Where a line of the following data contains the string "если", include it in the tally. Report the total alone.
=== Begin Enclosure ===
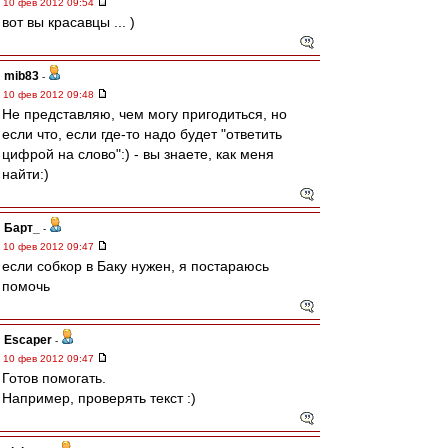
10 фев 2012 09:54
вот вы красавцы ... )
mib83
-
10 фев 2012 09:48
Не представляю, чем могу пригодиться, но
если что, если где-то надо будет "ответить
цифрой на слово":) - вы знаете, как меня
найти:)
Барт_
-
10 фев 2012 09:47
если собкор в Баку нужен, я постараюсь
помочь
Escaper
-
10 фев 2012 09:47
Готов помогать.
Например, проверять текст :)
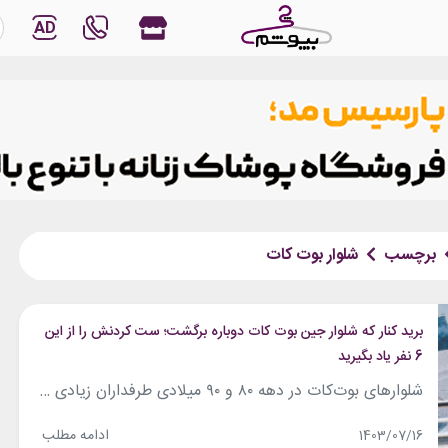
AD
برچسب
شلوار بوت کات
برید کنار که شلوار جین بوت کات دوباره برگشت؛ ست کردنش را از این
6 نفر یاد بگیرید
شلوارهای بوت‌کات در دهه ۸۰ و ۹۰ میلادی طرفداران زیادی داشتند، اما برای سال‌ها از ترندهای مد و فشن دور شدند و کمتر پای خانم‌های خوش‌پوش دیده می‌شدند. سال ۲۰۲۴، سال بازگشت بسیاری از ترندهای دهه ۹۰ بود. یکی از این ترندهایی که دوباره به دنیای مد و فشن بازگشته‌اند، شلوارهای بوت‌کات هستند. به طور...
ادامه مطلب
1403/07/16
=== End Enclosure ===
**Response to the exercise**
2